||| ORCASIONAL MUSINGS BY STEVE HENIGSON |||

Truthfully, I didn’t know, one way or the other. The culprit could’ve been a red-eyed, green skinned, long-fanged Martian of that planet’s infamous 14th gender. You know: The ones who require a minimum of five of them working together, in order to reproduce.

I used “he” because the English language no longer has a neuter gender from which to construct an impartial general case. I believe that there was a neuter gender, long, long ago, but nowadays we have masculine and feminine, and that’s it. If you want to use a gender-neutral pronoun, you’re just plum out of luck, or you’ll have to switch to German, which still has a neuter form, or to French, which retains some vestiges of the one it used to have.

Not too long ago, the entire world was a decidedly masculine place. That caused a whole lot of feminine and neuter grammatical constructions to die out, leaving the field to the male-dominated linguistic forms of the gender-in-charge. In the English language, and in many others as well, “he” and “his” stayed in use as the general case for hundreds of years. And then, upon the advent of two closely spaced, man devouring world wars, we got Rosie the Riveter.

Women were essential to the manufacturing excesses which won those wars for us, and, once women realized their economic value and thereby began to exercise their political power, the masculine social norms and masculine language forms didn’t stand a chance.

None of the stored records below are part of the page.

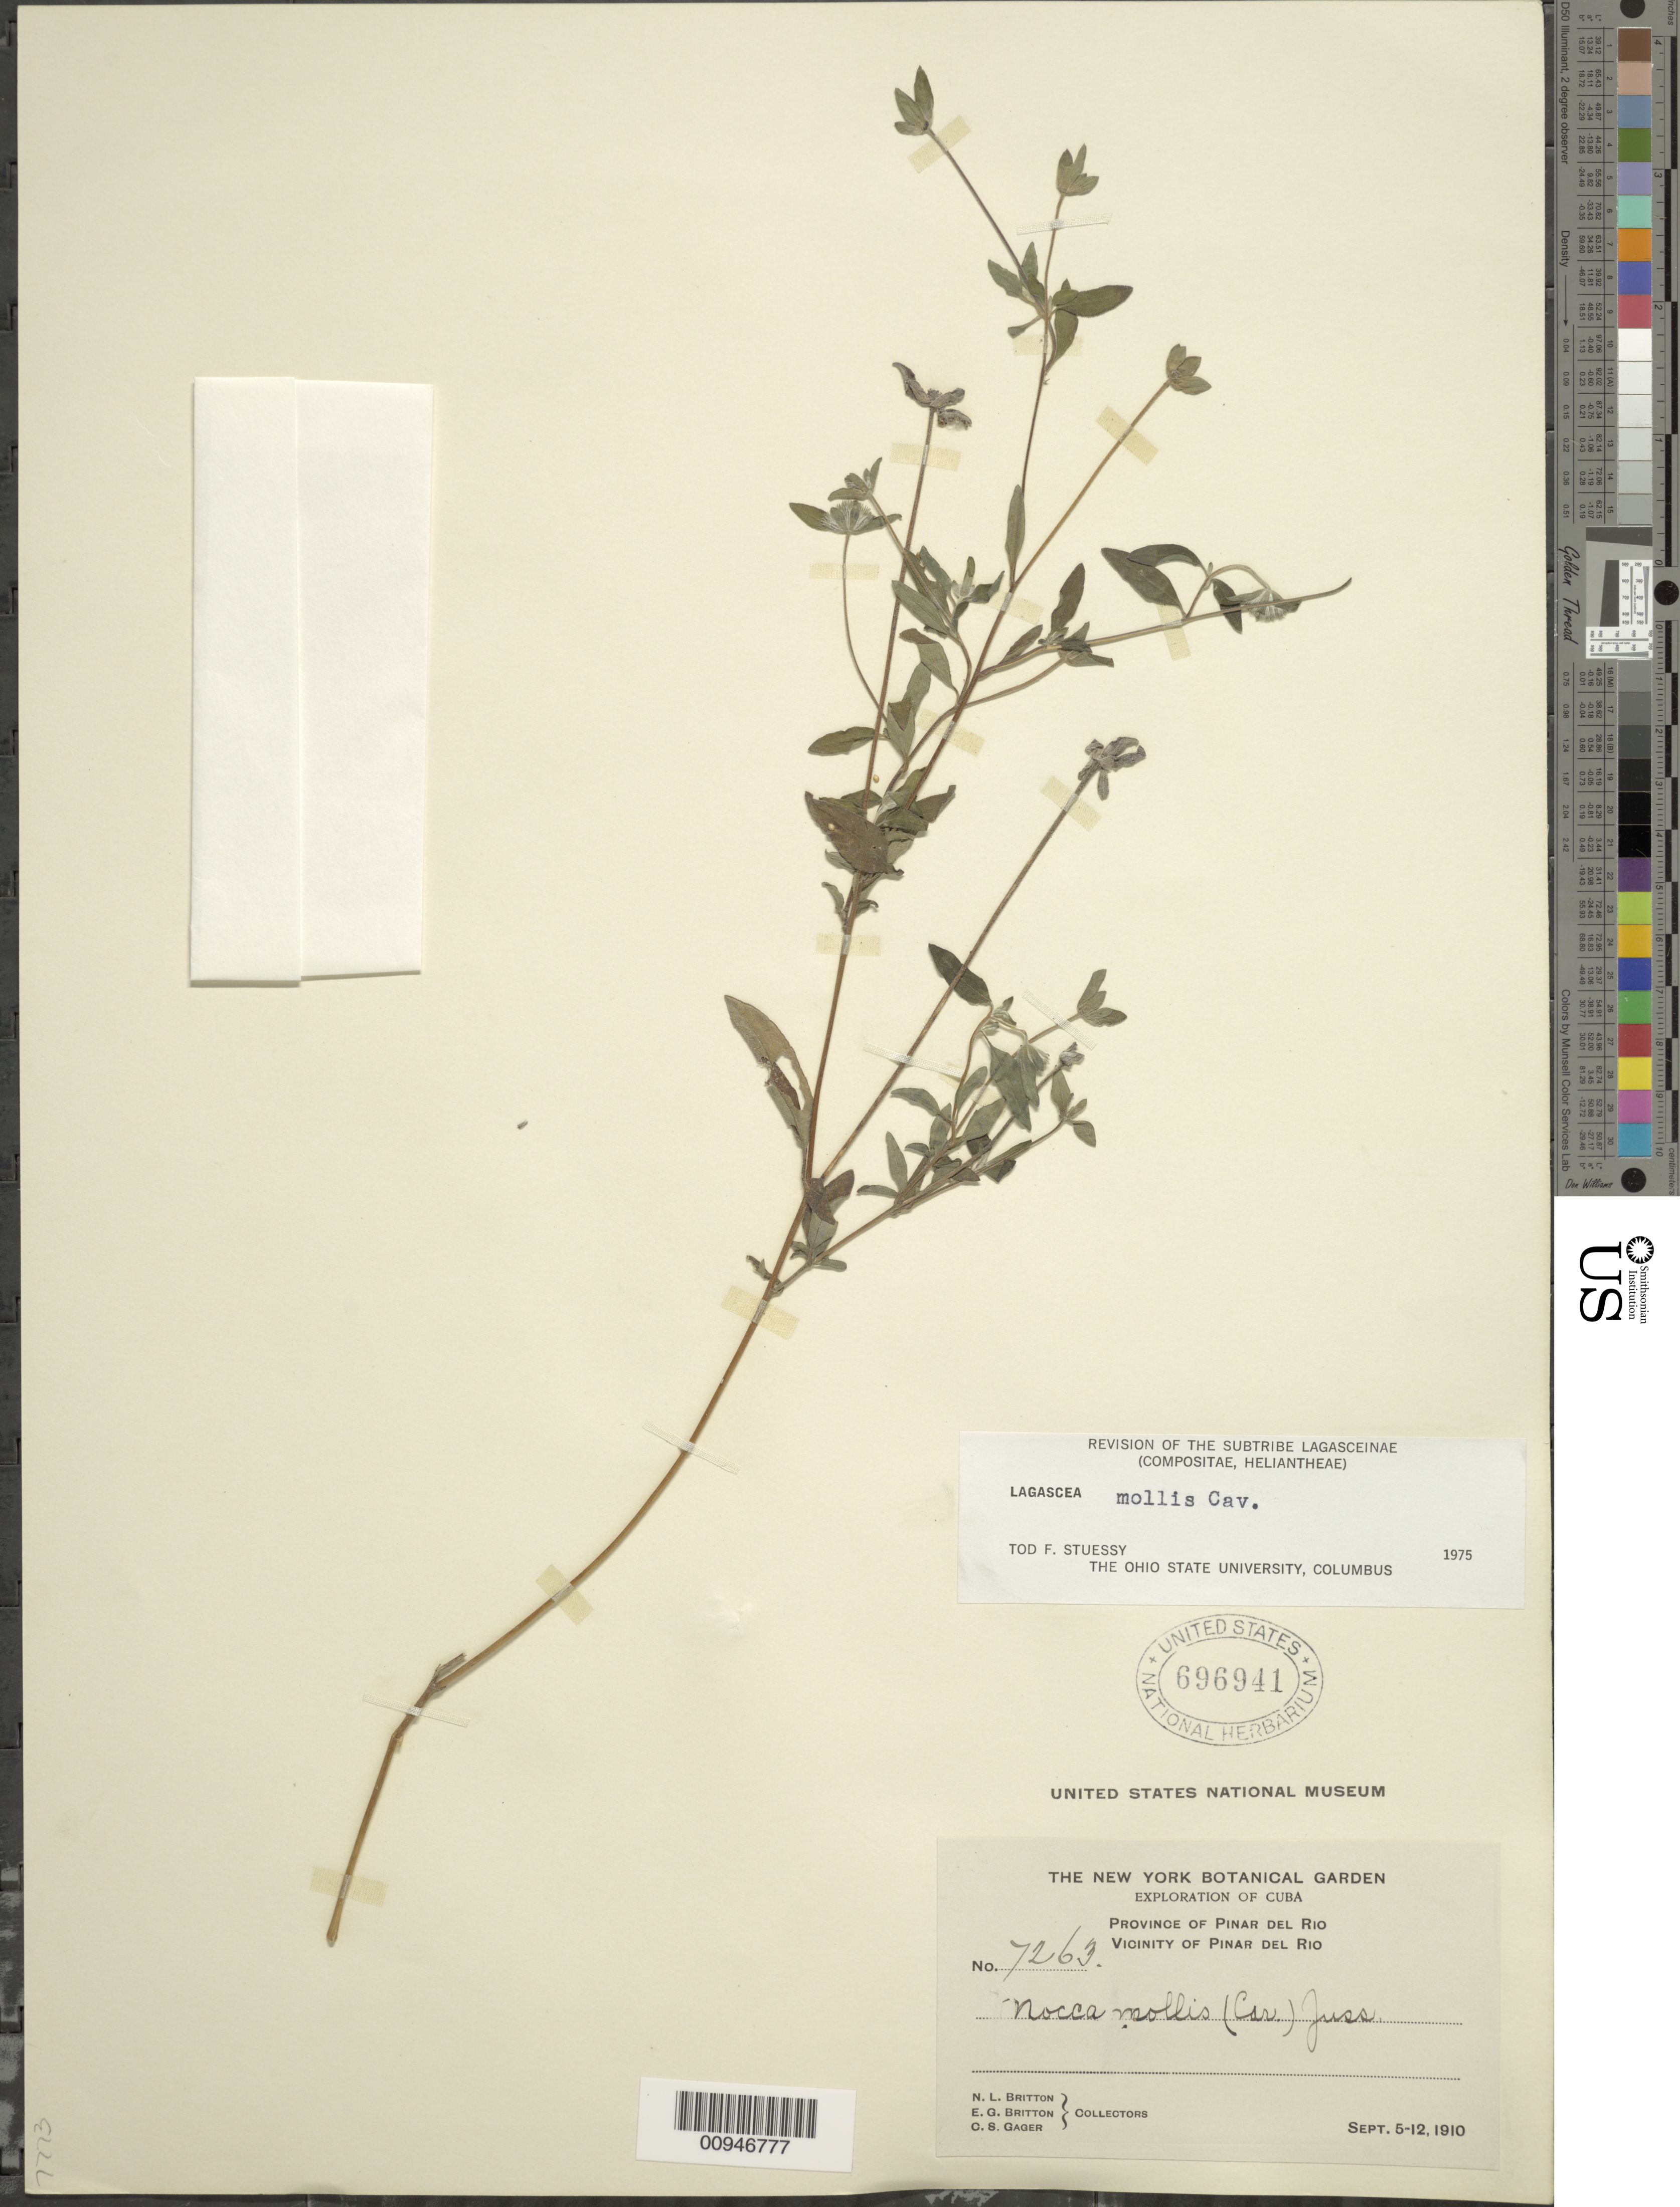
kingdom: Plantae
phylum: Tracheophyta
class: Magnoliopsida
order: Asterales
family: Asteraceae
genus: Lagascea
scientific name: Lagascea mollis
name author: Cav.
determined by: Stuessy, T. F.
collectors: N. Britton, E. G. Britton & C. Gager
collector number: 7263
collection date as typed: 05 Sep 1910 to 12 Sep 1910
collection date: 1910-09-05/1910-09-12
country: Cuba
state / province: Pinar del Rio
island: Cuba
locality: Vicinity of Pinar del Rio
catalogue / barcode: US 696941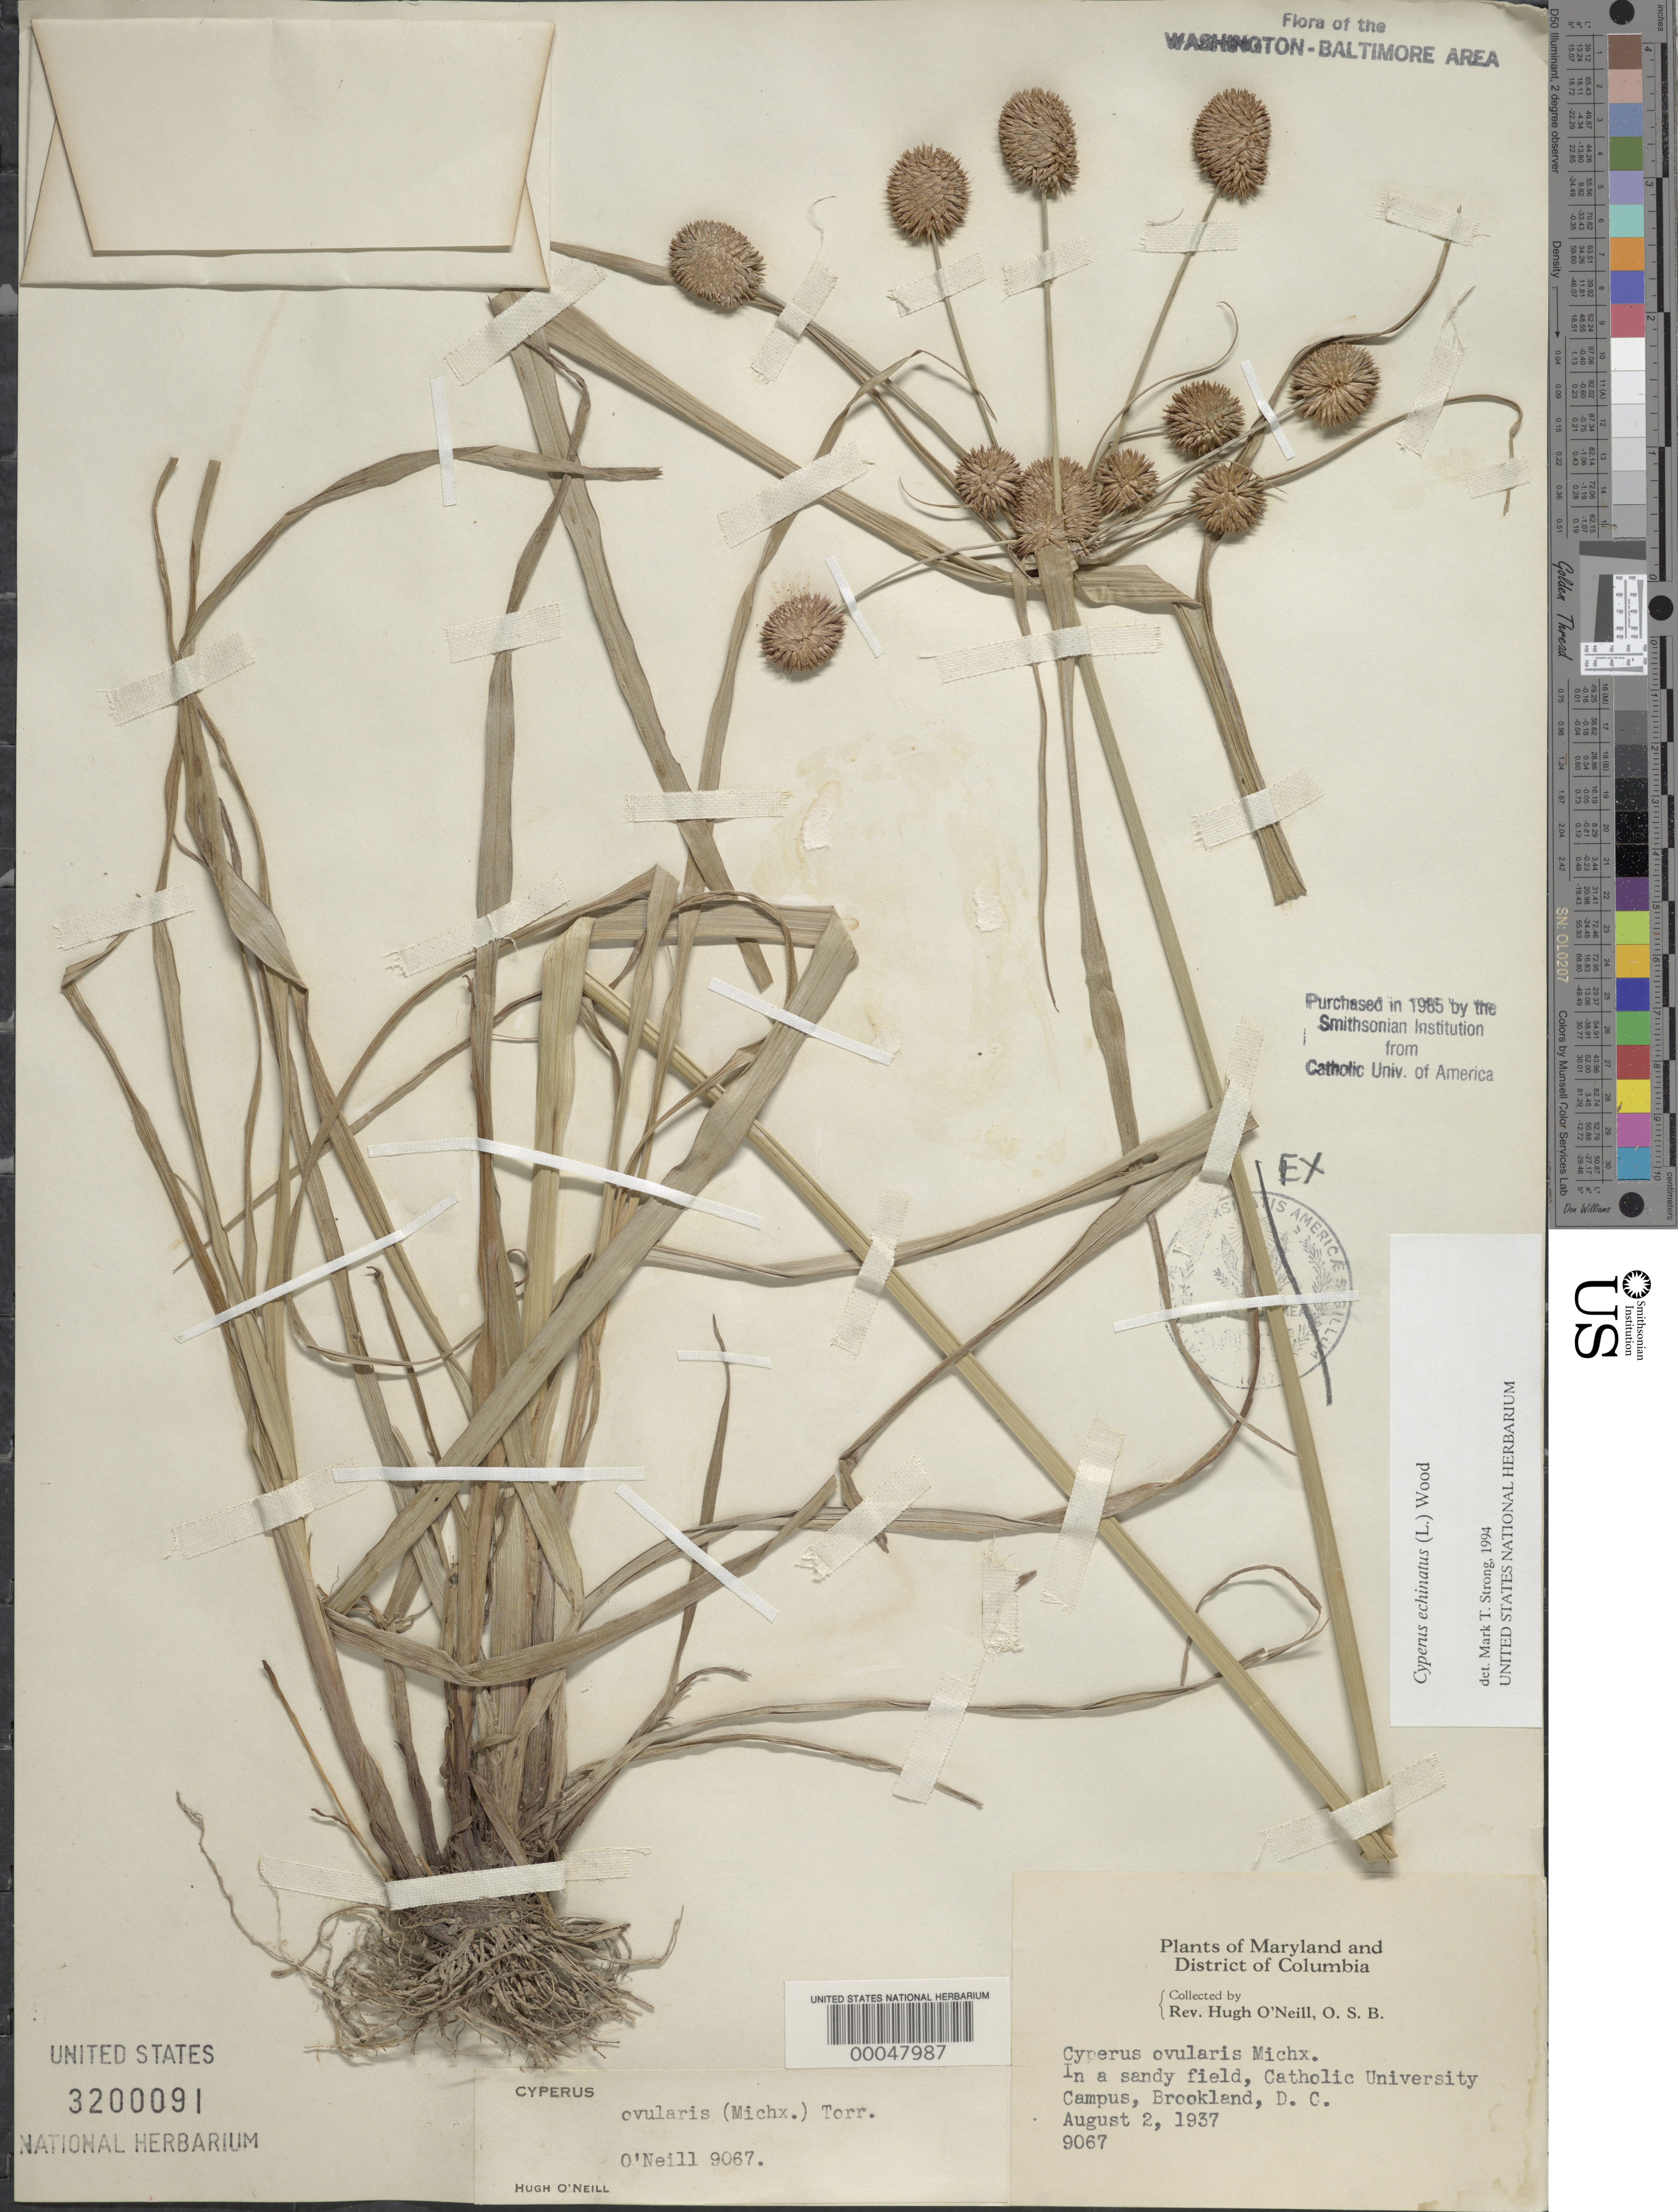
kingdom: Plantae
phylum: Tracheophyta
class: Liliopsida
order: Poales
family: Cyperaceae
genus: Cyperus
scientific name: Cyperus echinatus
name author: (L.) Alph. Wood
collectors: H. O'Neill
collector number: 9067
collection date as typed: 02 Aug 1937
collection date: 1937-08-02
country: United States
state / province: District of Columbia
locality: Brookland, Catholic Univ. Campus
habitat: Sandy field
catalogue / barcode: US 3200091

They began changing right away, starting with the vote in 1920, and gender-dominance adjustments are still going on today.

But, as yet, we don’t have gender-neutral pronouns. Some writers and public speakers try to use awkward work-arounds. One is “they” used in a singular sense. Another is the combined “he and she,” or the very strange looking “he/she,” or even “he/she/it.” A writer friend says that, while the singular “they” is ghastly enough, it’s not nearly as ghastly as seeing “he or she” for the fifth time in the same paragraph. She is absolutely correct, and we need a better solution to the problem.

Years and years ago, during the time that I owned a leather-craft shop in Los Angeles, I knew a radical lesbian feminist who called herself Varda, who edited and published a radical feminist newspaper. Varda was as fascinated by the pronoun problem as I was, and she invented the neologist indeterminate pronoun “Ve,” which she insisted upon using in her newspaper. Speaking with the power of one of her tabloid’s very few advertisers, I struck up a lively and ongoing discussion with her, about the suitability of her invention.

I stated that, first, we already had an neutral-gendered pronoun in “one,” and, second, that “Ve” was an easy target for parody, as in, “Are Ve are goving to vork zis mornink, dollink?” She argued back that “one” is extremely awkward to use, and that “Ve” was just as good, and just as strange, as anything that anyone else had ever come up with. Although she was correct in both instances, I was enough of a linguistic conservative, even back then, to be unable to concede the point. At any rate, her news outlet folded long before I closed my shop, and while the discussion was still on-going, so I guess that I won on a bye.

But our pronominal problem still persists. It’s a very serious difficulty, and it still seeks a satisfactory solution. Besides “Ve,” several other neologist possibilities have been put forward, including “xe” and “ze,” but so far none have grabbed the public’s imagination. So if you’d like to become rich and famous, and to appear in all of the print and on-line dictionaries, you might want to apply some brain power to the issue. The world awaits your input.